熱い涙を振り払うように首を横に振る。もう自分でも何がしたいのかわからなかった。
「嫌いじゃない! 好きだし、一緒にいたいし、でも健司は、」
厚地のカーテンの中に熱がこもって、流す涙の温度もわからなくなってきた。
「健司はわたしと別でもバスケができるところならそのほうがいいに決まってるもん!」
「――俺は!」
思い切りカーテンを引っ張り挙げられて、冷たい外気にさらされる。そのまま健司がわたしを振り向かせて、二人見詰め合ってしまう。緞帳のように背後に落ちるカーテンは、ここがどこだか一瞬だけ忘れさせた。
「俺は、諦めない。お前とのことだってバスケだって、なんだって」
健司は、ずるいと思った。
見詰め合って、彼の目をじっと見て、ようやくわかった。健司は全部ちゃんと考えてた。
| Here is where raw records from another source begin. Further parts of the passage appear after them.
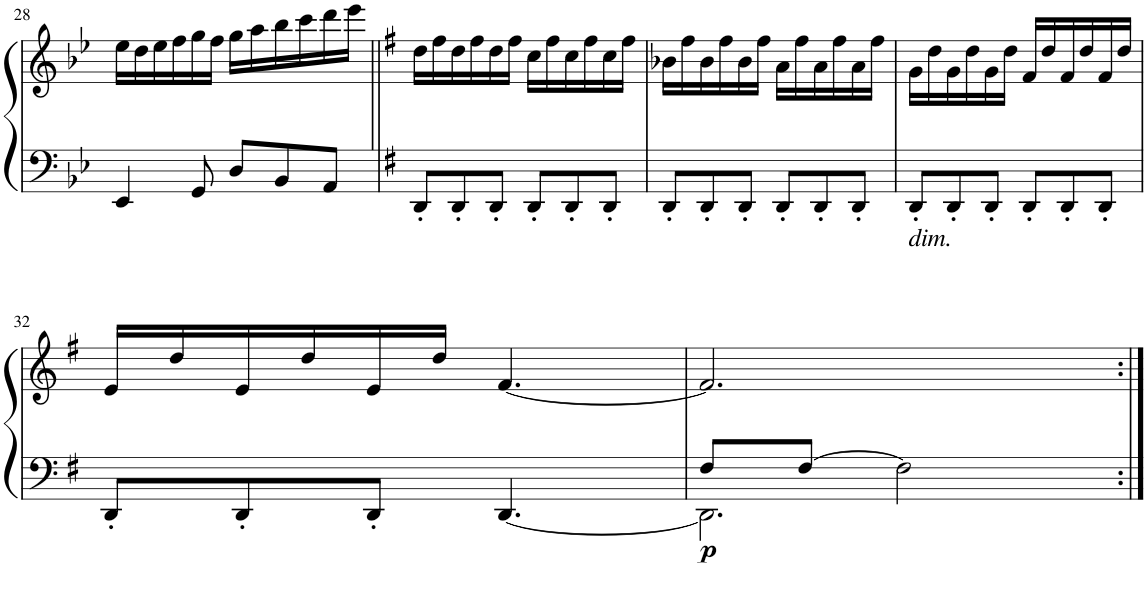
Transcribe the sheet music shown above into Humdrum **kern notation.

**kern	**kern	**dynam
*part1	*part1	*part1
*staff2	*staff1	*staff1/2
*I"Piano, Piano	*	*
*I'Pno.	*	*
!!LO:PB:g=z
*clefF4	*clefG2	*
*k[b-e-]	*k[b-e-]	*
*M6/8	*M6/8	*
=28	=28	=28
4EE-/	16ee-\LL	.
.	16dd\	.
.	16ee-\	.
.	16ff\	.
8GG/	16gg\	.
.	16ff\JJ	.
8D/L	16gg\LL	.
.	16aa\	.
8BB-/	16bb-\	.
.	16ccc\	.
8AA/J	16ddd\	.
.	16eee-\JJ	.
=29||	=29||	=29||
*k[f#]	*k[f#]	*
8DD'/L	16dd\LL	.
.	16ff#\	.
8DD'/	16dd\	.
.	16ff#\	.
8DD'/J	16dd\	.
.	16ff#\JJ	.
8DD'/L	16cc\LL	.
.	16ff#\	.
8DD'/	16cc\	.
.	16ff#\	.
8DD'/J	16cc\	.
.	16ff#\JJ	.
=30	=30	=30
8DD'/L	16b-X\LL	.
.	16ff#\	.
8DD'/	16b-\	.
.	16ff#\	.
8DD'/J	16b-\	.
.	16ff#\JJ	.
8DD'/L	16a\LL	.
.	16ff#\	.
8DD'/	16a\	.
.	16ff#\	.
8DD'/J	16a\	.
.	16ff#\JJ	.
=31	=31	=31
!LO:TX:b:i:t=dim.	!	!
8DD'/L	16g\LL	.
.	16dd\	.
8DD'/	16g\	.
.	16dd\	.
8DD'/J	16g\	.
.	16dd\JJ	.
8DD'/L	16f#/LL	.
.	16dd/	.
8DD'/	16f#/	.
.	16dd/	.
8DD'/J	16f#/	.
.	16dd/JJ	.
!!LO:LB:g=z
=32	=32	=32
8DD'/L	16e/LL	.
.	16dd/	.
8DD'/	16e/	.
.	16dd/	.
8DD'/J	16e/	.
.	16dd/JJ	.
[4.DD/	[4.f#/	.
=33	=33	=33
*^	*	*
!	!	!	!LO:DY:b=2
2.DD\]	8F#/L	2.f#/]	p
.	[8F#/J	.	.
.	2F#\]	.	.
*v	*v	*	*
=:|!	=:|!	=:|!
*-	*-	*-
考えてくれてた。それが申し訳なくて恥ずかしくて目をそらそうとしたら、頬を捕らえられてキスされてしまう。教室で、誰か来るかもしれないのに、でも、今だけ世界が止まってくれたらいい。夏の午後にわたしたちだけ、二人きりで、一瞬でいいから。
「花子はずっとそれ、考えてたんだろ」
唇が離れて、とっさの自分の行動が照れくさくなったのか、健司はわたしのあたまを胸に抱えたままぼそぼそとしゃべりだした。顔なんて真っ赤に違いない。きっと、わたしも。
「考えてさ、自分のこと責めてたんだろ」
健司の手がわたしを優しくなでるたび、わたしの目から涙がこぼれた。汗をすいこんだ健司のシャツが、涙でしとどに濡れていく。
「ばか。俺だって男なんだから、もっと甘えろっつうの」
額をこすりつけるようにして頷くと、健司はいっそう強くわたしの体を抱いてくれた。
「そんなことゆったら、むちゃくちゃ甘えるから」
「いいよ」
「うっとおしいって言われても甘えるから」
「おう、どんとこい」
わたしはやっぱりこの人が好きだ。華奢に見えるくせに力強い腕に抱かれればとても安心してしまう。なんの保証もないけれど、ここにこうして、ずっといられると感じてしまう。でも健司を疑うことよりも、信じることのほうがずっと簡単だし、ずっと幸福だ。
「……健司、練習戻らなくていいの?」
「お前ほっといて行けるかよ。職権乱用で今だけサボりだ」
蒸し暑い夏の緑も蝉も知らない部屋の中は、取り残されたように、確かにわたしたち二人だけだった。ひやりとした空気の中でわたしはいつまでもメソメソしたまま、心地よい体温にしがみついていた。振り落とされることなどないと知っていながら、それでも。